Each weekday, TheStreet.com Ratings updates its ratings on the stocks it covers. The proprietary ratings model projects a stock's total return potential over a 12-month period, including both price appreciation and dividends. Buy, hold or sell ratings designate how the Ratings group expects these stocks to perform against a general benchmark of the equities market and interest rates.
While the ratings model is quantitative, it uses both subjective and objective elements. For instance, subjective elements include expected equities market returns, future interest rates, implied industry outlook and company earnings forecasts. Objective elements include volatility of past operating revenue, financial strength and company cash flows.

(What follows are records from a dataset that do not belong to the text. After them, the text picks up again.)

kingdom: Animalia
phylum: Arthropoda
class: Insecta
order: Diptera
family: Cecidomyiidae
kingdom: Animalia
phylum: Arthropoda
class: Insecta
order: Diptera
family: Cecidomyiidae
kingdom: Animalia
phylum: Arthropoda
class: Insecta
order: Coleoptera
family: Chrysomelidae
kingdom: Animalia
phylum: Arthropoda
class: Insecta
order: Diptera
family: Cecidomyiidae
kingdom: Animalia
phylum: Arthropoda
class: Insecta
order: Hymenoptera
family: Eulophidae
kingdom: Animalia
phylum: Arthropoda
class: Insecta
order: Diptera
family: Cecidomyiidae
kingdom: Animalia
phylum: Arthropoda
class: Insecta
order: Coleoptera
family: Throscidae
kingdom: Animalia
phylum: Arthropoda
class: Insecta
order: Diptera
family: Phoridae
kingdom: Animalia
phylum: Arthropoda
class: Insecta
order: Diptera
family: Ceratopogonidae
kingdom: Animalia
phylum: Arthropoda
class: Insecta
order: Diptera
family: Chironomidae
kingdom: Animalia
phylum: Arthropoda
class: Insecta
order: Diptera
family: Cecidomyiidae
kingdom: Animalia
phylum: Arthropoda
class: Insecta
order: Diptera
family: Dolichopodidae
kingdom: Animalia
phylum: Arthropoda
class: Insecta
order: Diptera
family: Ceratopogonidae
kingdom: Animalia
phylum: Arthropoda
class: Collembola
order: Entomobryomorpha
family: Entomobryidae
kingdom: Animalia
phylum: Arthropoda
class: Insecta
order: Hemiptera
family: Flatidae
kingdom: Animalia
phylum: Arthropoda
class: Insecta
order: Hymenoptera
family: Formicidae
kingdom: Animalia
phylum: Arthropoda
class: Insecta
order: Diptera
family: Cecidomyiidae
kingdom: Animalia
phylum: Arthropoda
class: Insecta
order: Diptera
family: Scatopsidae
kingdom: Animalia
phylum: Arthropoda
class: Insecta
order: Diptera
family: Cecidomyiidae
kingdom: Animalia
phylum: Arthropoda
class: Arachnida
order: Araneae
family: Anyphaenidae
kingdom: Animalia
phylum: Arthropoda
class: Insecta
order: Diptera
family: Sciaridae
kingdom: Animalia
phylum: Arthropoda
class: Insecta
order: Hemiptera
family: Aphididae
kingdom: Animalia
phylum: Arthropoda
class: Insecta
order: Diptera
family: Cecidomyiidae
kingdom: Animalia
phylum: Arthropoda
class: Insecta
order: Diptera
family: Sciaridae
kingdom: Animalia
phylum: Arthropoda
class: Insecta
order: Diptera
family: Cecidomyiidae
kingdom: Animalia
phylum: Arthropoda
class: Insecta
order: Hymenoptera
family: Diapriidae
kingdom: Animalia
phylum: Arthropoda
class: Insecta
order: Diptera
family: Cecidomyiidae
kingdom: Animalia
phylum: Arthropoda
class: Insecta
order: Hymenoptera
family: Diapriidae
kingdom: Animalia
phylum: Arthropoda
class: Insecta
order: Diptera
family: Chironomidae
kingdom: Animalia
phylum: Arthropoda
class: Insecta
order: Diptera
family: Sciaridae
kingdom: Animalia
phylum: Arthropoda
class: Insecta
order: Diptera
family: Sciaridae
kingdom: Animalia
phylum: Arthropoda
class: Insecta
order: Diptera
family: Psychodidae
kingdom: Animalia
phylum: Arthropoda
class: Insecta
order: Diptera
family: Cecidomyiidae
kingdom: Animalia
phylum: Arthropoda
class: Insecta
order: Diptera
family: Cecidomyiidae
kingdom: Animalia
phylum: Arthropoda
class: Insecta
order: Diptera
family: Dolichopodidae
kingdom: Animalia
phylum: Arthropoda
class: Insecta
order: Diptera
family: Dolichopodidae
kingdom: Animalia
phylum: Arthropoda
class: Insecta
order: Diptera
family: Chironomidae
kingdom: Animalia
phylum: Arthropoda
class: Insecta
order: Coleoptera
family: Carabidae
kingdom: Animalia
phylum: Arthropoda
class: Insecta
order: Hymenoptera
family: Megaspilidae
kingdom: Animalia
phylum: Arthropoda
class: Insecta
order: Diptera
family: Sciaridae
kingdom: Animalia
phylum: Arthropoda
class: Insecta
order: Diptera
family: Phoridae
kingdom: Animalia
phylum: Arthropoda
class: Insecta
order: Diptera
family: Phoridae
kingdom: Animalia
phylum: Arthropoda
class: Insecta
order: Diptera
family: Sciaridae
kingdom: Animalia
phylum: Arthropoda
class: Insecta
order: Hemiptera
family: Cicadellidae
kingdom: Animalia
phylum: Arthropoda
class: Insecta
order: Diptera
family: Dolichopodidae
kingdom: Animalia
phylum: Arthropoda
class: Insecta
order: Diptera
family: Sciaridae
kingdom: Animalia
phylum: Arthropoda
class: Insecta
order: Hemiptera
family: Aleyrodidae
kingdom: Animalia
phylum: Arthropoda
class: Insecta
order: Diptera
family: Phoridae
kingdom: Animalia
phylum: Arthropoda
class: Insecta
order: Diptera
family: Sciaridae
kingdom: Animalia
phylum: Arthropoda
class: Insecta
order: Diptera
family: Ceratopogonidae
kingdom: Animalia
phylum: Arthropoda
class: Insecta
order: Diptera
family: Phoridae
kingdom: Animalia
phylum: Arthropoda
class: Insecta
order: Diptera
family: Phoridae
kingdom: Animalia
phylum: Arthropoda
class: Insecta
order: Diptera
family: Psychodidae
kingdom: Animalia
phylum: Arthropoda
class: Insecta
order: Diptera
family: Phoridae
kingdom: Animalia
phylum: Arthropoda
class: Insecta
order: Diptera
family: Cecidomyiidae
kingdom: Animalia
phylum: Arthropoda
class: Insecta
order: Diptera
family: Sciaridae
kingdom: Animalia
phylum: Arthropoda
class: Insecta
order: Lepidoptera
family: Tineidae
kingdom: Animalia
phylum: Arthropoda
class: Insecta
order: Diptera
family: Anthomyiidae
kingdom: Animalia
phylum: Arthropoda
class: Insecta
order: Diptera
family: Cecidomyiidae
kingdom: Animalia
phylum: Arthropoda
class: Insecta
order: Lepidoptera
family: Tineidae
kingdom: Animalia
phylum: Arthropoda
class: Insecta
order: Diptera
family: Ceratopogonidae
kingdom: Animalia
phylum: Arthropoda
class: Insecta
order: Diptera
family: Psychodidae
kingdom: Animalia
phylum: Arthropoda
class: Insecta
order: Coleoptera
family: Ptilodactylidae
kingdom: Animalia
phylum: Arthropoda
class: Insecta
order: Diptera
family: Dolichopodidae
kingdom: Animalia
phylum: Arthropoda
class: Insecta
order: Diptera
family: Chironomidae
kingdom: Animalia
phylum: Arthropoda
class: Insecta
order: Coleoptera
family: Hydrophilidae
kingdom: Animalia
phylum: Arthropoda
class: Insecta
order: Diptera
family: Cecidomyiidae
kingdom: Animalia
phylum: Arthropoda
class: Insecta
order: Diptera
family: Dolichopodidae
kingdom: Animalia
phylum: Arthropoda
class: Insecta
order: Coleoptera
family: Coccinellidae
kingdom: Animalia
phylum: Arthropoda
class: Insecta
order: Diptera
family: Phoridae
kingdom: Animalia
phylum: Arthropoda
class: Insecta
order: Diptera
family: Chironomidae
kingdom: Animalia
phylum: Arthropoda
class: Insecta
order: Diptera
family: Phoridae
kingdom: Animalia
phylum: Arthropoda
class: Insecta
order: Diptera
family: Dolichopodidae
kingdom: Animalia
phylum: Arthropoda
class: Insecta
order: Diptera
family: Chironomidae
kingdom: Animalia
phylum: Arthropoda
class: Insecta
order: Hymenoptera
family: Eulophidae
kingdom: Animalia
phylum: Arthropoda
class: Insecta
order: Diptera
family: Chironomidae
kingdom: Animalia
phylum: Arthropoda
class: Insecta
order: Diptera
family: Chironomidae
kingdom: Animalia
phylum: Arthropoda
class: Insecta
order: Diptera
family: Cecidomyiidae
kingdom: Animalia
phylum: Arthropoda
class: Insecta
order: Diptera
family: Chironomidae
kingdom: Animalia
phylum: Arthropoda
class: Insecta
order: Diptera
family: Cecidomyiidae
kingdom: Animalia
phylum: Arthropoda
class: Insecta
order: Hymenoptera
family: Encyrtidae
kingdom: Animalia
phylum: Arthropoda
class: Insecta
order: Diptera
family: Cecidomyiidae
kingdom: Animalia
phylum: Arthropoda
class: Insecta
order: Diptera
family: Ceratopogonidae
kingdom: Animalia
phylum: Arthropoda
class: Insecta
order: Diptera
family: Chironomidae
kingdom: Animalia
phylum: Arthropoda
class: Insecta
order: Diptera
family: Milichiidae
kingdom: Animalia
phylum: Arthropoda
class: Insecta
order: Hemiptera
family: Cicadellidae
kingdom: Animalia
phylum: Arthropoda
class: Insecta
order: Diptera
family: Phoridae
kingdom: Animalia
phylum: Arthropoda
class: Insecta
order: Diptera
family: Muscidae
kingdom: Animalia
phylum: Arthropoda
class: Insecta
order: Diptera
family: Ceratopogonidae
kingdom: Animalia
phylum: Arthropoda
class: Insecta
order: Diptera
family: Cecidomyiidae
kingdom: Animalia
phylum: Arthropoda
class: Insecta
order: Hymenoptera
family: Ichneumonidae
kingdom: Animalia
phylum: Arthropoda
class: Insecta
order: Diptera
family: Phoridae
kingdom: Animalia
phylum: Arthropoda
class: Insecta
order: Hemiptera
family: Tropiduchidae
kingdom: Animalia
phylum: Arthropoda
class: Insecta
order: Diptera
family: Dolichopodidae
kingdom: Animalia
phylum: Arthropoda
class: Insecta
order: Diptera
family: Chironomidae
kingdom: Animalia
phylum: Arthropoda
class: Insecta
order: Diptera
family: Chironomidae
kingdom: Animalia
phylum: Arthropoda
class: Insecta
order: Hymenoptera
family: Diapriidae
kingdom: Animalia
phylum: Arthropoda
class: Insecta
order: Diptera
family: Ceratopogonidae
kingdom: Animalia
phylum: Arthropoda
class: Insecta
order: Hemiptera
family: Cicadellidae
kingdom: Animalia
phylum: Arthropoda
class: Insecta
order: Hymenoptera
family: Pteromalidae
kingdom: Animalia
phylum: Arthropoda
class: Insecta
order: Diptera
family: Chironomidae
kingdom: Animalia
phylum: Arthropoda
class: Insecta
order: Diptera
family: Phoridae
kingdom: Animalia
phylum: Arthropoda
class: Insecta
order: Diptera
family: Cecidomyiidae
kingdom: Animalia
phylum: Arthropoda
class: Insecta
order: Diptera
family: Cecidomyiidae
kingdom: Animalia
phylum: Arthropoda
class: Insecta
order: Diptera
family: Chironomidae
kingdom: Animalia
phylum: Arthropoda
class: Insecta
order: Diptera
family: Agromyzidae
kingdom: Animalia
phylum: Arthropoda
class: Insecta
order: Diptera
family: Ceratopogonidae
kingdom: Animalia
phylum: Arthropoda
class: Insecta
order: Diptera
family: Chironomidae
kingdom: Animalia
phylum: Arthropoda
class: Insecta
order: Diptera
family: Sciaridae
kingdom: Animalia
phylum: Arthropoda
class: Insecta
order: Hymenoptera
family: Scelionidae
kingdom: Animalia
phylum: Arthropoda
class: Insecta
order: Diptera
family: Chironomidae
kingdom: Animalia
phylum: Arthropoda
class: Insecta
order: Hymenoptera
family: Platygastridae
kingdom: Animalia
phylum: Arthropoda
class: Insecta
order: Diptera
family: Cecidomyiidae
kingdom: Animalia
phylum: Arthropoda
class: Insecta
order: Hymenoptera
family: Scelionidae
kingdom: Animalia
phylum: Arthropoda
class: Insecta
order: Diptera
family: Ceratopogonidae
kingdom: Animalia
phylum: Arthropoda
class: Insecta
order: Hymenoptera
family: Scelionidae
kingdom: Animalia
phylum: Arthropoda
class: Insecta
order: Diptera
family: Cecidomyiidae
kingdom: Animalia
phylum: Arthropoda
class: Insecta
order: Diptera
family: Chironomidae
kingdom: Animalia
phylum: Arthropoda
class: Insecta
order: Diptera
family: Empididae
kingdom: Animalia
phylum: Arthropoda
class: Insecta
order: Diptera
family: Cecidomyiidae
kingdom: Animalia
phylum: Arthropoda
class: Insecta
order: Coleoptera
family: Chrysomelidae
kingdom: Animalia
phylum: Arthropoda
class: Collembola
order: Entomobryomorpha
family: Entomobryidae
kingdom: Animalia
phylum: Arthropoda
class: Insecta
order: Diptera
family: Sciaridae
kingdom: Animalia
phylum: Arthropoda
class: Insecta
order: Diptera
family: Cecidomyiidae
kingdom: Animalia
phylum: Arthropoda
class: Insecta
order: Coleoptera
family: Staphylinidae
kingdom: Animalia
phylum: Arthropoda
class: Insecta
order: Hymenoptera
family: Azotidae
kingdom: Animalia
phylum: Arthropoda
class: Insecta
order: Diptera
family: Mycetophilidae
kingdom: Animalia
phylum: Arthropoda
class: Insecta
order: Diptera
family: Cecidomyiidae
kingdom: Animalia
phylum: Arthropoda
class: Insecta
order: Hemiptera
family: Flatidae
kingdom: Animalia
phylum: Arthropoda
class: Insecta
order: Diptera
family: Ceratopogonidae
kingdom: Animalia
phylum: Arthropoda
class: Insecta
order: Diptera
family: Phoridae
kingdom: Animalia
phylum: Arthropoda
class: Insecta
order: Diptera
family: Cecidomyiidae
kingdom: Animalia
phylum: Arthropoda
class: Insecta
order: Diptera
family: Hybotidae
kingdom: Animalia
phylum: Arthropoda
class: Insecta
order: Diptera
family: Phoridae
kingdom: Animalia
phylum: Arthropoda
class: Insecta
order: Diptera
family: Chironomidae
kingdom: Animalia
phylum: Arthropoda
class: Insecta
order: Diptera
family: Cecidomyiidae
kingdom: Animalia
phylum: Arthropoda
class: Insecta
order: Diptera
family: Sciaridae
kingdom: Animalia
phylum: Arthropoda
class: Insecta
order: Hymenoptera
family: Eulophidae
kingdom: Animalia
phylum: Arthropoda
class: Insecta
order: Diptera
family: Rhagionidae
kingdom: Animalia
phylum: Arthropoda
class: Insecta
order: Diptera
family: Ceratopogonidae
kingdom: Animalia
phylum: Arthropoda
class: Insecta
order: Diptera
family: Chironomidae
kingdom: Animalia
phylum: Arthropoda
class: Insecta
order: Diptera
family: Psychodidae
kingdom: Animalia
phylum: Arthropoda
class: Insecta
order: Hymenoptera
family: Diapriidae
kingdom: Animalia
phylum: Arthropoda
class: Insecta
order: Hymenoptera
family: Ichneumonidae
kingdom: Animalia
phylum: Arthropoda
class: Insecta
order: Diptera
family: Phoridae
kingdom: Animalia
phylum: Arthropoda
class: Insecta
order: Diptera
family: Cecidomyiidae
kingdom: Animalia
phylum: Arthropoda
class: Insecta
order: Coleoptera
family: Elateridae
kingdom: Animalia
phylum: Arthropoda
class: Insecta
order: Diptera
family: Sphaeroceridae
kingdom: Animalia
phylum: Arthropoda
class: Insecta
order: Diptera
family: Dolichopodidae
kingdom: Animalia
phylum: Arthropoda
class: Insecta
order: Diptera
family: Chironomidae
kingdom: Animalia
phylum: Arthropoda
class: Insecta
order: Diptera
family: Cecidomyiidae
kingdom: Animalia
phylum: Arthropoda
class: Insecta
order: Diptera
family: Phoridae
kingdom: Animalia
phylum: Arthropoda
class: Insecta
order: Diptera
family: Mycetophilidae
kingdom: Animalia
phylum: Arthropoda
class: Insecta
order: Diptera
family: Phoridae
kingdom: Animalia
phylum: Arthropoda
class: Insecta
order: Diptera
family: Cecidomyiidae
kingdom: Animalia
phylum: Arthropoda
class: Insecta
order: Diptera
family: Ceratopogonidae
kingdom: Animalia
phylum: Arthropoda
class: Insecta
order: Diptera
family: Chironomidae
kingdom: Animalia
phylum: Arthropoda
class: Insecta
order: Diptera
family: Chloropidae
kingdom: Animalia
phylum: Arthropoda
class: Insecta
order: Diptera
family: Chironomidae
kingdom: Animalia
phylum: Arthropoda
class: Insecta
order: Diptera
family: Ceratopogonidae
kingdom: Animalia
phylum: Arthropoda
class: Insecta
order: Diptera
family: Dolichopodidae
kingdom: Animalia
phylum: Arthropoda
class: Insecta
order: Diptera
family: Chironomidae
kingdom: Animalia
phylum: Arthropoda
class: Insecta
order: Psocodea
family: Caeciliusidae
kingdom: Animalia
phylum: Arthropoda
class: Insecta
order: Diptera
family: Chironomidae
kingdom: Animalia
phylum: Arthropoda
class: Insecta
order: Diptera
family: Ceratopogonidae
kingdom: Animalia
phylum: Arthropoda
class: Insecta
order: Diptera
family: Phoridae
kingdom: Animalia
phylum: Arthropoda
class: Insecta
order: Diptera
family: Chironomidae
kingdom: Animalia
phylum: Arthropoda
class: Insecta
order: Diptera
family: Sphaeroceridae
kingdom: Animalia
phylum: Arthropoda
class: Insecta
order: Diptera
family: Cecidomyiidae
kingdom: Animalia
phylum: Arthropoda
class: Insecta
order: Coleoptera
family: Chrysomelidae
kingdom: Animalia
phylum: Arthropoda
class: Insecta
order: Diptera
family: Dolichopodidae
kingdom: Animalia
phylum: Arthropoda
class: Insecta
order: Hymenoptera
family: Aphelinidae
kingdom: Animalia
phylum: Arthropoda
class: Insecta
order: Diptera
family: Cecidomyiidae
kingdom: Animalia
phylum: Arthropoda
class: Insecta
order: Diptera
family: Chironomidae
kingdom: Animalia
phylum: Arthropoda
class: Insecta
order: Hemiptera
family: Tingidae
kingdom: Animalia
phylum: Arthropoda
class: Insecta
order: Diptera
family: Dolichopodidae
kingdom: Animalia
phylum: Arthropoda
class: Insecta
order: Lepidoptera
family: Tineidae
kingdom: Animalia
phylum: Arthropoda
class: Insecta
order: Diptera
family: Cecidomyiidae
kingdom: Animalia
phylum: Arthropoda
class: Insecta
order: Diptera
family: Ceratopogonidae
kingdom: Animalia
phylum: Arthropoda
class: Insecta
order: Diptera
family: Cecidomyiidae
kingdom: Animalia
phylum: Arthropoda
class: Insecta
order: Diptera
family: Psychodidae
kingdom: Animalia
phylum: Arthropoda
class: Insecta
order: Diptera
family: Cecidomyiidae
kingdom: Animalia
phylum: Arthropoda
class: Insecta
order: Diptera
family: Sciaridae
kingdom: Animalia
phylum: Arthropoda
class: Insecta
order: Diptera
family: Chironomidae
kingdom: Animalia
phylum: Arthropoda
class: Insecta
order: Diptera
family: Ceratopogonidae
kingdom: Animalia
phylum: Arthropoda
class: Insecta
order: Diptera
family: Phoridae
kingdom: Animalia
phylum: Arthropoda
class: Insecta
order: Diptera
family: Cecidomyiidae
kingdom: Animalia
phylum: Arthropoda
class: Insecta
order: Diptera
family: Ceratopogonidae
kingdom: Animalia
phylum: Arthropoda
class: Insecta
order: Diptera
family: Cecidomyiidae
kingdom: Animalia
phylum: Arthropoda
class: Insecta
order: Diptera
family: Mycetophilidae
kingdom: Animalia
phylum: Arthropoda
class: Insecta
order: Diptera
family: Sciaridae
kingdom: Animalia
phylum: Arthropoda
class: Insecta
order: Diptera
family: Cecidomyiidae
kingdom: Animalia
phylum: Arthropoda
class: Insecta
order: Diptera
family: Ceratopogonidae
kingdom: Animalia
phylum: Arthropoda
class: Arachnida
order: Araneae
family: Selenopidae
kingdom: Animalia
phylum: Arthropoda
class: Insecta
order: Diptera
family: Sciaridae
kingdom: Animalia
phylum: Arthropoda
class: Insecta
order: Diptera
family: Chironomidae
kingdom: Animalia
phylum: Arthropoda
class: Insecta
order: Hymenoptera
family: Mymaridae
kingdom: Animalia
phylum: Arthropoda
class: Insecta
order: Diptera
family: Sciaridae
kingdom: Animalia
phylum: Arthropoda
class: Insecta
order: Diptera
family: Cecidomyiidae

NCR (NCR - Get Report), which makes ATMs and checkout scanners, has been upgraded to a buy. The company maintains a largely solid financial position with reasonable debt levels, attractive valuation levels, a solid stock price performance and an increase in net income. These strengths should outweigh the company's somewhat disappointing return on equity. In July, NCR said second-quarter earnings increased 26% from a year ago to $98 million, or 54 cents a share. Revenue was $1.61 billion, up from $1.53 billion. This stock has surged by 37.84% over the past year (adjusting for the spinoff of the company's Teradata unit that was effective Oct. 1) and it should continue to move higher even though it has already enjoyed a very nice gain in the past year.
NCR had been rated a hold since Oct. 19. That rating was based on pricing data that was not adjusted for the Teradata spinoff, which resulted in the distribution of one common share of Teradata for each share of NCR common stock. After adjusting for the split, the downgrade was reversed and the company's rating was restored to a buy. TheStreet.com Ratings will continue to monitor price action in the stock and this factor's influence on the overall rating.